Rescuers responded from Little Falls, Herkimer, Utica, Ilion and other nearby towns. Bonfires were set for illumination and acetylene torches were used to free victims. Rescue operations were made more difficult by rain, sleet and snow that began in the early morning hours of April 20. Injured victims were sent to hospitals in Little Falls, Frankfort, Herkimer, Utica, and Ilion as well as to hotels, private homes and churches. The New York State Police estimated that 4,000 people converged at the scene. Wreckage blocked direct vehicular access to the crash site, requiring rescuers to take a three-mile (4.8 km) detour between the site and the hospital a half-mile (800 m) away. At the state capitol, Governor Herbert H. Lehman directed the State Police and Public Works employees to "give all possible aid". The last body was pulled from the wreckage on April 21. Thirty-five Chinese nationals en-route to San Francisco in the custody of a United States Marshal, who were being deported for entering the US illegally, were in the last car and were uninjured. (Another source says they were being transported to Canada, from where they entered the US.)

Dozens of other trains were delayed in the days following the wreck; the site was bypassed by routing trains, including the 20th Century Limited, the Commodore Vanderbilt, and the Water Level Limited between Utica and Schenectady over West Shore Railroad tracks.


Casualties and reporting

Killed: 26 passengers, 2 Pullman porters, 1 train porter, 2 train-service employees
Injured: 47 passengers, 1 Pullman porter, 2 dining-car employees, 1 other employee
The wreck was on page one of newspapers across the country. The New York Times gave the story a two-column headline on page one on April 20, and on Sunday, April 21 it was still on the first page with a huge panoramic photograph of the wreck site. Photographs of the crash were published in the 2010 book Images of America Little Falls.

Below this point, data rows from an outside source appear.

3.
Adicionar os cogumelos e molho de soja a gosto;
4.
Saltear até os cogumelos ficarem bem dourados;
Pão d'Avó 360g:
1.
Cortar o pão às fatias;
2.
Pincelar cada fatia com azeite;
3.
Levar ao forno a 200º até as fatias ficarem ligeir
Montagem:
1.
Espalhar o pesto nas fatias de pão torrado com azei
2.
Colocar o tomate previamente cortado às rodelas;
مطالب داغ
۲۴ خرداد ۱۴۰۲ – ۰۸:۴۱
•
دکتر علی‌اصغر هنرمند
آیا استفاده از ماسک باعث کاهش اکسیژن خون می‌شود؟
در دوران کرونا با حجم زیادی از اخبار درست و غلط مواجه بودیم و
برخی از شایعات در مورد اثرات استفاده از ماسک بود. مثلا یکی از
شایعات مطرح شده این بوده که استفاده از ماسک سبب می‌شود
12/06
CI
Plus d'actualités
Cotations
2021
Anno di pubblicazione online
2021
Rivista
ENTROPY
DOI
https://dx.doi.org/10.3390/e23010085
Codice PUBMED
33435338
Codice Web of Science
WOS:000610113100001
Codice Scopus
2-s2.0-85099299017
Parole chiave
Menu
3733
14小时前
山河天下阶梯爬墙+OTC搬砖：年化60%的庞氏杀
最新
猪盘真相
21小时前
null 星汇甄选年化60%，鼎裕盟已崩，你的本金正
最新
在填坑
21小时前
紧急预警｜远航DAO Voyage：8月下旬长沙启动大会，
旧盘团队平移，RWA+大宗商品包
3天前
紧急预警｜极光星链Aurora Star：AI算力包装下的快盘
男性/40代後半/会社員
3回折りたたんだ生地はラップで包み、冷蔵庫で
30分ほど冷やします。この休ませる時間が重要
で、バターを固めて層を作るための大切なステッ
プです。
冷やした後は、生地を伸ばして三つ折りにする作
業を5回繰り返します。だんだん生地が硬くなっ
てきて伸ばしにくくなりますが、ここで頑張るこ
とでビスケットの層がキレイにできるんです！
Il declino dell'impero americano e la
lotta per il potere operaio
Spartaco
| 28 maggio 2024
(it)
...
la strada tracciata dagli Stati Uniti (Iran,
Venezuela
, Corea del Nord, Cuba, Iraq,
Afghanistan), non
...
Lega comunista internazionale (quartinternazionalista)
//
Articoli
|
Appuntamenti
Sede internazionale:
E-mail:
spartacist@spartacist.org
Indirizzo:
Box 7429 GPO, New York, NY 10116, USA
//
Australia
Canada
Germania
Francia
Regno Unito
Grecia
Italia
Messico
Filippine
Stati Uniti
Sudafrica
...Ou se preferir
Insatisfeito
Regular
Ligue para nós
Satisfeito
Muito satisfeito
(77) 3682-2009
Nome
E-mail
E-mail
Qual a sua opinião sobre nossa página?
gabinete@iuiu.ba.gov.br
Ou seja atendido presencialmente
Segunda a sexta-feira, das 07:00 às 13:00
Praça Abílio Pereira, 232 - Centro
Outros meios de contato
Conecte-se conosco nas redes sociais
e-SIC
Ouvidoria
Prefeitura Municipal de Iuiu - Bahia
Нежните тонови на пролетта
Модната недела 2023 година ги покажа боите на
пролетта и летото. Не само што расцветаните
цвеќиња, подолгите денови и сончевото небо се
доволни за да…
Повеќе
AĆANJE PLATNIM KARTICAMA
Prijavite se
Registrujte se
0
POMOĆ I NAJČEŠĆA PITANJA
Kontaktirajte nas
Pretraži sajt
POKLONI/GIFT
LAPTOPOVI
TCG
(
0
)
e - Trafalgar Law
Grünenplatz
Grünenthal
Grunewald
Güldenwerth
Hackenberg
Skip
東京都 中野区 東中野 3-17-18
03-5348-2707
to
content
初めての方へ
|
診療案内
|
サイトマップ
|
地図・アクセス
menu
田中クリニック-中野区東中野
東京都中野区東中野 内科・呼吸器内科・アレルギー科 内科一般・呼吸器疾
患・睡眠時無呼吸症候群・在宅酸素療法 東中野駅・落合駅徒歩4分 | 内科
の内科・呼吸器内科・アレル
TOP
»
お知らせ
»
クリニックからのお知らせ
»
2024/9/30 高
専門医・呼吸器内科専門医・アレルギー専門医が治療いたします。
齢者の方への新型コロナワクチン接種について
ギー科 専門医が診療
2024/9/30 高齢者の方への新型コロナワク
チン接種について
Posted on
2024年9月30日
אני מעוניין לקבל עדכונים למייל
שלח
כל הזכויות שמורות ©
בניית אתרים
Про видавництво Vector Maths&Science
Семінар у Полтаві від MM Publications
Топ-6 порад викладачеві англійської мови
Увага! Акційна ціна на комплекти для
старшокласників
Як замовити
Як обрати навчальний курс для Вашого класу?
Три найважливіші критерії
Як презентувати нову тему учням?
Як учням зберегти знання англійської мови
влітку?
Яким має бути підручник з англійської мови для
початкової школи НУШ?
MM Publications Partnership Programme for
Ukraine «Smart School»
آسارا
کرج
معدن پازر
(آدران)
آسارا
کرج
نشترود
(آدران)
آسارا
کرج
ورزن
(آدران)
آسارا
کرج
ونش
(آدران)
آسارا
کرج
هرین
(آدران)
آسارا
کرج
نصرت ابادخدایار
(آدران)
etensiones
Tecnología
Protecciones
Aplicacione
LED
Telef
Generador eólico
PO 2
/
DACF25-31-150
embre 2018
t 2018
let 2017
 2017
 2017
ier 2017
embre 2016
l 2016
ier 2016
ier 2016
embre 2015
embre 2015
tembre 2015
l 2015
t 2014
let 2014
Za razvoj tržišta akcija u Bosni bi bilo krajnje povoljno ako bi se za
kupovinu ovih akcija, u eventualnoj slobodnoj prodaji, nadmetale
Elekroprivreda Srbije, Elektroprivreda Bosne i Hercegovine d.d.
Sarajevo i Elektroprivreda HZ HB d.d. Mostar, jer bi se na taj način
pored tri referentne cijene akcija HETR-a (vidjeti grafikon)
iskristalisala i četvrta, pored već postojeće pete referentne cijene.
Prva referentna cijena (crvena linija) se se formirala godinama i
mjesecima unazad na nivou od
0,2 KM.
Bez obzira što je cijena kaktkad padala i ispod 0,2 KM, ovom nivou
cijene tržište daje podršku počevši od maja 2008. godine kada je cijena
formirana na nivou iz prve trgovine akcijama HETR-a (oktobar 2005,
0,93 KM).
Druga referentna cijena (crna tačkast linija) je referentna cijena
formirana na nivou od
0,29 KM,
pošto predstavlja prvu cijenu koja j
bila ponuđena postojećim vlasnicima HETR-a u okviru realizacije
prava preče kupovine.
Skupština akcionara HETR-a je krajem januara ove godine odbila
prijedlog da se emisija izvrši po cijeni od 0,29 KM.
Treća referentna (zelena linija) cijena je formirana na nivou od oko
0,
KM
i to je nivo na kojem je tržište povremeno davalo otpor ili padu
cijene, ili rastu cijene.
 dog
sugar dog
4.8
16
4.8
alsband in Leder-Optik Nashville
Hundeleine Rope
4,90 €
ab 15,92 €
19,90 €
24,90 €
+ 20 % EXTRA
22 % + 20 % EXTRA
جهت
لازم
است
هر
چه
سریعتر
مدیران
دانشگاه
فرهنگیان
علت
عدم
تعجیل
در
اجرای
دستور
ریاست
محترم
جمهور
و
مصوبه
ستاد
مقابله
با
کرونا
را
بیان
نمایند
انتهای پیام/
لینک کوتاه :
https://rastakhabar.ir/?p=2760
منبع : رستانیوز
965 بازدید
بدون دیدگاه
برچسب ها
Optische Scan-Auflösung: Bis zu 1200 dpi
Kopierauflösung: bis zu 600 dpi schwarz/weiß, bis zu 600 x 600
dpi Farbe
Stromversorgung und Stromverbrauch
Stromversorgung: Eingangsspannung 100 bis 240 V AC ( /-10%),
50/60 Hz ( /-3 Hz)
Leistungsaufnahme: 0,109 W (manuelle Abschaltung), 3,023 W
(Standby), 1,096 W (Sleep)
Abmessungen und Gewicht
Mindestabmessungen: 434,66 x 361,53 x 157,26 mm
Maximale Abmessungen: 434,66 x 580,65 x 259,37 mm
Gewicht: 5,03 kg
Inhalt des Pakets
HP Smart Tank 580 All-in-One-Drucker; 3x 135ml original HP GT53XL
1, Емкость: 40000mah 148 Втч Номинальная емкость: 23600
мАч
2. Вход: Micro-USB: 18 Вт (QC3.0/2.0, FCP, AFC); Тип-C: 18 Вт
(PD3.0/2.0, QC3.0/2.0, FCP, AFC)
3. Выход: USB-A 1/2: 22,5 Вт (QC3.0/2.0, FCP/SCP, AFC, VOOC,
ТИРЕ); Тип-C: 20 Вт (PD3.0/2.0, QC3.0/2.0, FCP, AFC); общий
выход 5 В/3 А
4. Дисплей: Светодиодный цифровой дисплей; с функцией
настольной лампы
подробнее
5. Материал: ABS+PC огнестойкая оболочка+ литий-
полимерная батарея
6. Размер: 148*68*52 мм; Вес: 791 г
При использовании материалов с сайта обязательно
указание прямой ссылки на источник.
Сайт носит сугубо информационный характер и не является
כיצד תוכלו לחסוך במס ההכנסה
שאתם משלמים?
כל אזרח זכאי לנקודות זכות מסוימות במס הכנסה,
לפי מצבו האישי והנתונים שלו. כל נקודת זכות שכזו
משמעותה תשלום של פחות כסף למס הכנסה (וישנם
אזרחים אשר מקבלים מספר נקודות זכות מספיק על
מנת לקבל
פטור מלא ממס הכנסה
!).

The crash caused John Crowley, publisher of the local newspaper the Little Falls Evening Times to advocate through the paper's editorials for the elimination of the sharp curve, where two people died decades earlier in the 1903 crash. Prior attempts were not implemented due to cost. A realignment to reduce the angle of the curve was completed on November 19, 1947, which required diverting the river farther south and filling in the old channel. The fourteen month construction project reduced the bend from 7° 24′ to 1° 30′ and allows trains to continue through the bend at normal speed. 6,300 feet (1,900 m) of roadbed were reconstructed on an embankment averaging 65 feet (20 m) in height separating the roadbed from the river. Creating a 20 feet (6.1 m) deep, 150 feet (46 m) wide new channel for the river required blasting and excavation of 138,000 cubic yards (106,000 m3) of rock and was the largest part of the project. The project cost $2.5 million. According to the railroad, the improvement was planned immediately after the accident but due to shortages of material and manpower caused by World War II, the project was postponed until the end of the war.


Safety record

Prior to this crash, the New York Central had gone 13 years without a passenger fatality. The year before, it had received the Harriman Award, an annual award presented to American railroad companies in recognition of outstanding safety achievements. There was speculation that engineer Earl, a senior engineer with an excellent record, exceeded the speed limit on the curve because of the competitive pressure the passenger railroads were receiving from the airlines. He may also have been worried about being put further behind schedule once reaching Utica because one of the Pullman cars, with passengers destined for the northern New York towns of Saranac Lake and Lake Placid, would have to be switched out of the train there to join a different northbound Adirondack Division train.


Historical marker

A memorial marker was erected by the Gulf Curve Chapter of the National Railway Historical Society in 1990 at the junction of River Road and Route 5 mounted to a boulder (43° 2.563' N, 74° 50.943' W).